■ DATASET EXTRACT:
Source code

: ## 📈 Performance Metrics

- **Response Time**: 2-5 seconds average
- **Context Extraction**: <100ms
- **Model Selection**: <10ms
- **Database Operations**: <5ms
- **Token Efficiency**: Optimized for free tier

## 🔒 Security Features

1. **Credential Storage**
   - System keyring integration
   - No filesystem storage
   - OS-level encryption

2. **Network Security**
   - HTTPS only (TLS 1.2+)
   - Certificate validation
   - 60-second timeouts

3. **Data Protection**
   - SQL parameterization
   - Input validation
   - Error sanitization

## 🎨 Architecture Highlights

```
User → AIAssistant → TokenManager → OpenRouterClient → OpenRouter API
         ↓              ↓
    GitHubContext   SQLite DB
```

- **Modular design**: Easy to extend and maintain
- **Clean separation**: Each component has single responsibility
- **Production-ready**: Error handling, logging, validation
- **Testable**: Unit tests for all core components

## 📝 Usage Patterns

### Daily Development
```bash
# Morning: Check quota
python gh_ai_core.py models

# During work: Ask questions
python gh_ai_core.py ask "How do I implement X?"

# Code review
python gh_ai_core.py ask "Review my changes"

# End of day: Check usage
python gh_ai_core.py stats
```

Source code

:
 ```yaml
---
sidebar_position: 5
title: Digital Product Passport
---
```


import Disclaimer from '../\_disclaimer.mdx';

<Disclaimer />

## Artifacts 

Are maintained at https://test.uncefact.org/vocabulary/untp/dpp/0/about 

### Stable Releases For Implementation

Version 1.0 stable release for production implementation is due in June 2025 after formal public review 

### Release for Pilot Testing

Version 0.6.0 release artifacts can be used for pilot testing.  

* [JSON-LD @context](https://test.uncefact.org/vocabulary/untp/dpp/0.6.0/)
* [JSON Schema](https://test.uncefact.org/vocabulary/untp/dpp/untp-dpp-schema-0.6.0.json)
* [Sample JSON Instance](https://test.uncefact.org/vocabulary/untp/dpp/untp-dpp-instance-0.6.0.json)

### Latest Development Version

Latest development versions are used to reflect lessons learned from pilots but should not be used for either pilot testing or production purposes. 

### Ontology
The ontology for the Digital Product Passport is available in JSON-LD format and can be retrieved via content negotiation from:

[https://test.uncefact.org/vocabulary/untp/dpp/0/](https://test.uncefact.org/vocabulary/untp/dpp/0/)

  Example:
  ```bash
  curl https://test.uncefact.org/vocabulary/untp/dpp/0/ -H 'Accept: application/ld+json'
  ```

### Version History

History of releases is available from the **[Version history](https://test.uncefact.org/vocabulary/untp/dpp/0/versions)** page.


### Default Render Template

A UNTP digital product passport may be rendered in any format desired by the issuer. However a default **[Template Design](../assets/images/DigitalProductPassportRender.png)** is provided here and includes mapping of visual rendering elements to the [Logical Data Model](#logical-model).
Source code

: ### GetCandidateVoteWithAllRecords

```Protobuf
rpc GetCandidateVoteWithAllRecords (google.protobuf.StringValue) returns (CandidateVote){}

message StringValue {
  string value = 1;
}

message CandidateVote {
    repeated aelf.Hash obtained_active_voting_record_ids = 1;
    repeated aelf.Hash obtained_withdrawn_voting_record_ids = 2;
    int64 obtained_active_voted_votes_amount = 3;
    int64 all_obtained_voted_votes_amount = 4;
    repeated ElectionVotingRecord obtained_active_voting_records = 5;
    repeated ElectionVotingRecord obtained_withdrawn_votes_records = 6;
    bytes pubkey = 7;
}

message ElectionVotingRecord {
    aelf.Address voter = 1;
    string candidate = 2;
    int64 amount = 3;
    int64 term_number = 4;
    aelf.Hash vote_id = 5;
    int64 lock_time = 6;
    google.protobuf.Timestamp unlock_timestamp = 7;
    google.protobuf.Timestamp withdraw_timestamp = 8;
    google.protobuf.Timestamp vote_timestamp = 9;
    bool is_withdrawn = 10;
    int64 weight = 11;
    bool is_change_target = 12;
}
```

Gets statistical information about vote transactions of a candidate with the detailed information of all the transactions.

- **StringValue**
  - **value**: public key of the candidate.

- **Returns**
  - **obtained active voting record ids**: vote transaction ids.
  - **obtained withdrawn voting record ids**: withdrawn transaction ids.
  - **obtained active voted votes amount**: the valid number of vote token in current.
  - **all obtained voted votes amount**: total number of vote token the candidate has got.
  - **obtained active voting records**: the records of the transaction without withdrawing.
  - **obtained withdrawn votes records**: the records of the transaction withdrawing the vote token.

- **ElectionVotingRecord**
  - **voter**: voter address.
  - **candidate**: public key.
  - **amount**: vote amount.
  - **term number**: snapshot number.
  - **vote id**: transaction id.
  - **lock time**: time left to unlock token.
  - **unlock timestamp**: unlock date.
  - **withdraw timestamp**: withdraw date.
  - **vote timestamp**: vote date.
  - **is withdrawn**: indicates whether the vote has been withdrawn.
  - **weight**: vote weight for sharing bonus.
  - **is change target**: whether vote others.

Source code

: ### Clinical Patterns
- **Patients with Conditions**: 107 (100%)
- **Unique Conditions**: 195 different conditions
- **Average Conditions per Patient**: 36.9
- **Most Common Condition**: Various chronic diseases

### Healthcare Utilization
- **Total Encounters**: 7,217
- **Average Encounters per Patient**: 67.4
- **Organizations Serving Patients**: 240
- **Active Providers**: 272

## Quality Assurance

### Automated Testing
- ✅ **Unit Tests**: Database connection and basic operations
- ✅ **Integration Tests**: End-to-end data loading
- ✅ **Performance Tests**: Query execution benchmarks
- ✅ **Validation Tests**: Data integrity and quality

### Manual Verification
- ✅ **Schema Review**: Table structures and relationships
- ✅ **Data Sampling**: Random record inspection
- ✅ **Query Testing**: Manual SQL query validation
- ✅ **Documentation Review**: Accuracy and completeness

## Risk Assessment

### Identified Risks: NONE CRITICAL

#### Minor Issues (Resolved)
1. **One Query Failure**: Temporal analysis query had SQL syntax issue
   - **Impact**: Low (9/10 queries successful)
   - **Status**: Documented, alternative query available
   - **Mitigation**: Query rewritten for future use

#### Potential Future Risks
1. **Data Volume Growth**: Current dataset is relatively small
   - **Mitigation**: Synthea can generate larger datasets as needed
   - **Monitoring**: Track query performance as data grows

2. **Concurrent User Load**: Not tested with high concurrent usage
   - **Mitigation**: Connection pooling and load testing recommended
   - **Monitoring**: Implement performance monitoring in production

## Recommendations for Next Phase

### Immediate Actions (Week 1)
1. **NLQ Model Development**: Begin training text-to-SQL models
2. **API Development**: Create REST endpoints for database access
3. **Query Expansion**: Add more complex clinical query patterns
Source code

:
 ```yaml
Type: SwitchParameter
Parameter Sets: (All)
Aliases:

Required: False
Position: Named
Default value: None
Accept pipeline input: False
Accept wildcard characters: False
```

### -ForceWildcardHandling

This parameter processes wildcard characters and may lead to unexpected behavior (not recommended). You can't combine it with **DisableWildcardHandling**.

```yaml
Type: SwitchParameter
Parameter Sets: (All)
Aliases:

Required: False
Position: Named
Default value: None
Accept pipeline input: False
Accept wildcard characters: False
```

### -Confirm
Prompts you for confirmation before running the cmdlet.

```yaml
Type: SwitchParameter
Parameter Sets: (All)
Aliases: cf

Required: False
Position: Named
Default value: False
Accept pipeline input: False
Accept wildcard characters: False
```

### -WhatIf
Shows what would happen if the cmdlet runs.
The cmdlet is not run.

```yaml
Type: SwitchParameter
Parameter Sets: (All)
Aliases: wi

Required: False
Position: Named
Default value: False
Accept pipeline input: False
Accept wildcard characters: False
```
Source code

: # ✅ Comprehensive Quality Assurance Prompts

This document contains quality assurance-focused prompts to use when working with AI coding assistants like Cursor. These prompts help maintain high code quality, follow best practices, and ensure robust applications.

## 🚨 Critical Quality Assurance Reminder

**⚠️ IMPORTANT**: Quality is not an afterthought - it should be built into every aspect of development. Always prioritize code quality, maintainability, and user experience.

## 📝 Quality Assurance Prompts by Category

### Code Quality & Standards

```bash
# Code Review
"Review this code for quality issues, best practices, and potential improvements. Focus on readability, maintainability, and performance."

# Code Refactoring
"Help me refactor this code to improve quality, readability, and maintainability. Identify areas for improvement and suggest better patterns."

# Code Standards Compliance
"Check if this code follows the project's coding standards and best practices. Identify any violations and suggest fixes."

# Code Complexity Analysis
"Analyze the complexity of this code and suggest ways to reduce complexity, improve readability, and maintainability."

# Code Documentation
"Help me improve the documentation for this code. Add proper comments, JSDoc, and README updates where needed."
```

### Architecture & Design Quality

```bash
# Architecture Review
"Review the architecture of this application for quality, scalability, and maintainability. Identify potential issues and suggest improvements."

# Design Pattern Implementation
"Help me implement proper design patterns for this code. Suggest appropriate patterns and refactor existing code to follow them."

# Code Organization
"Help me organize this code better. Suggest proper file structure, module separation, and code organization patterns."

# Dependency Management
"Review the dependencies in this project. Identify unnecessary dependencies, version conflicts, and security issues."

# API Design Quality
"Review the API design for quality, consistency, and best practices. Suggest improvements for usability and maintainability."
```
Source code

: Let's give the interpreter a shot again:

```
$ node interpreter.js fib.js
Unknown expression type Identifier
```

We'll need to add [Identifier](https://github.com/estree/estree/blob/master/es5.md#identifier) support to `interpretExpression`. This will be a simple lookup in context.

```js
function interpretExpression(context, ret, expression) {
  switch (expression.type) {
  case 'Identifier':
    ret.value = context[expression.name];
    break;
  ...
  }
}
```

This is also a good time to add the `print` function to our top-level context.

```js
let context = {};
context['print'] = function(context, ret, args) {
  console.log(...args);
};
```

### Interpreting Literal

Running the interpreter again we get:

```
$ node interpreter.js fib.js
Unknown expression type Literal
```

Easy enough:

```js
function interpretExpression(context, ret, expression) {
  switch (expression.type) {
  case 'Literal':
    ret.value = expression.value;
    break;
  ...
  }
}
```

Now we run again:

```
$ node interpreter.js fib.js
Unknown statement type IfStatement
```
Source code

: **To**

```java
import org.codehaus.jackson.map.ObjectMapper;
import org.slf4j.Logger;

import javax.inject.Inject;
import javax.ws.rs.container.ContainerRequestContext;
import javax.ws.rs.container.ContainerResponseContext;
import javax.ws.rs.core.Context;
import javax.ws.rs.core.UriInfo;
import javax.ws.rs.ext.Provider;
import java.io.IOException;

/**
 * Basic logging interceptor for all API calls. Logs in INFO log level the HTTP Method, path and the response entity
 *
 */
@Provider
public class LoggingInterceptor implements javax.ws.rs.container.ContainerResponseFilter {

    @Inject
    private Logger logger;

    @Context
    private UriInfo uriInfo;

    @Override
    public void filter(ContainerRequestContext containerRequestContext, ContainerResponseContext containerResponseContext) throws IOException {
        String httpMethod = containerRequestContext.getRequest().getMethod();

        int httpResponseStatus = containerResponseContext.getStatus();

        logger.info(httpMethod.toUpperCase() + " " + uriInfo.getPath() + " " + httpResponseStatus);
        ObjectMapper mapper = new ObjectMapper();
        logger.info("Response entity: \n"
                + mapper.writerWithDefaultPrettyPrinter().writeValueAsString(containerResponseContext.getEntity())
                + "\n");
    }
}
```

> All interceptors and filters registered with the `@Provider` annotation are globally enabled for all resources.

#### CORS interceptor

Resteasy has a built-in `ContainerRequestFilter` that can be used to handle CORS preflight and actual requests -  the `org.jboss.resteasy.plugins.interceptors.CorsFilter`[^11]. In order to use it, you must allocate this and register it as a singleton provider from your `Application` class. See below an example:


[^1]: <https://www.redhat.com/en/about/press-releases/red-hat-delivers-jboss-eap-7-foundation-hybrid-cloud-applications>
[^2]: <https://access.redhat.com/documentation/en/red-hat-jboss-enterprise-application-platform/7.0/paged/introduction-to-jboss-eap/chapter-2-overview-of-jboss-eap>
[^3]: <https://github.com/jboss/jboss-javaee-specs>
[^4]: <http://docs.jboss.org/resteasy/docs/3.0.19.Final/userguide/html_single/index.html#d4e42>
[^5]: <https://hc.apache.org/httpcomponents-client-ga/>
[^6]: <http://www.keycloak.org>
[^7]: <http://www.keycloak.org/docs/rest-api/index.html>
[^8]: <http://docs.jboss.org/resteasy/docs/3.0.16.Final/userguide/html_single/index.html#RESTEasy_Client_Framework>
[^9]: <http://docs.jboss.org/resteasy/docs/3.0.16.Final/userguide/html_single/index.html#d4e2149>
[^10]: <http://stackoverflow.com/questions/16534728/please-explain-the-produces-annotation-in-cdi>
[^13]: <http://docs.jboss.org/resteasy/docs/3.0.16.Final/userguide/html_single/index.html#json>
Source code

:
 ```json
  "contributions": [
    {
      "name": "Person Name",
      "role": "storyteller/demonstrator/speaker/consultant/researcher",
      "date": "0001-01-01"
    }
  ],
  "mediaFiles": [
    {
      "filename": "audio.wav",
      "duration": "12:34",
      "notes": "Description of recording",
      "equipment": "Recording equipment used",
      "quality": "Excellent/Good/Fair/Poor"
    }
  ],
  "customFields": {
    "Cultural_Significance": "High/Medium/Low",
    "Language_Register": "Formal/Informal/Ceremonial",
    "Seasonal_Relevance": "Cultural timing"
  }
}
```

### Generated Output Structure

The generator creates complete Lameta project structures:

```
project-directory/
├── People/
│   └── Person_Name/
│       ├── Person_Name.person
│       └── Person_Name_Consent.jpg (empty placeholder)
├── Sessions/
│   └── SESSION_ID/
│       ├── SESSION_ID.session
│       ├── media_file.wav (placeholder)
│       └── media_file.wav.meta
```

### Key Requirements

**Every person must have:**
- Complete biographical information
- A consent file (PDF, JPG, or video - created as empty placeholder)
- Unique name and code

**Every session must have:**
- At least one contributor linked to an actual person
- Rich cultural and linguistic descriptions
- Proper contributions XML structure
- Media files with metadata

■ EXERCISE GOAL: Pull every line containing "Final" out of the records.

■ YOUR SOLUTION:
[^4]: <http://docs.jboss.org/resteasy/docs/3.0.19.Final/userguide/html_single/index.html#d4e42>
[^8]: <http://docs.jboss.org/resteasy/docs/3.0.16.Final/userguide/html_single/index.html#RESTEasy_Client_Framework>
[^9]: <http://docs.jboss.org/resteasy/docs/3.0.16.Final/userguide/html_single/index.html#d4e2149>
[^13]: <http://docs.jboss.org/resteasy/docs/3.0.16.Final/userguide/html_single/index.html#json>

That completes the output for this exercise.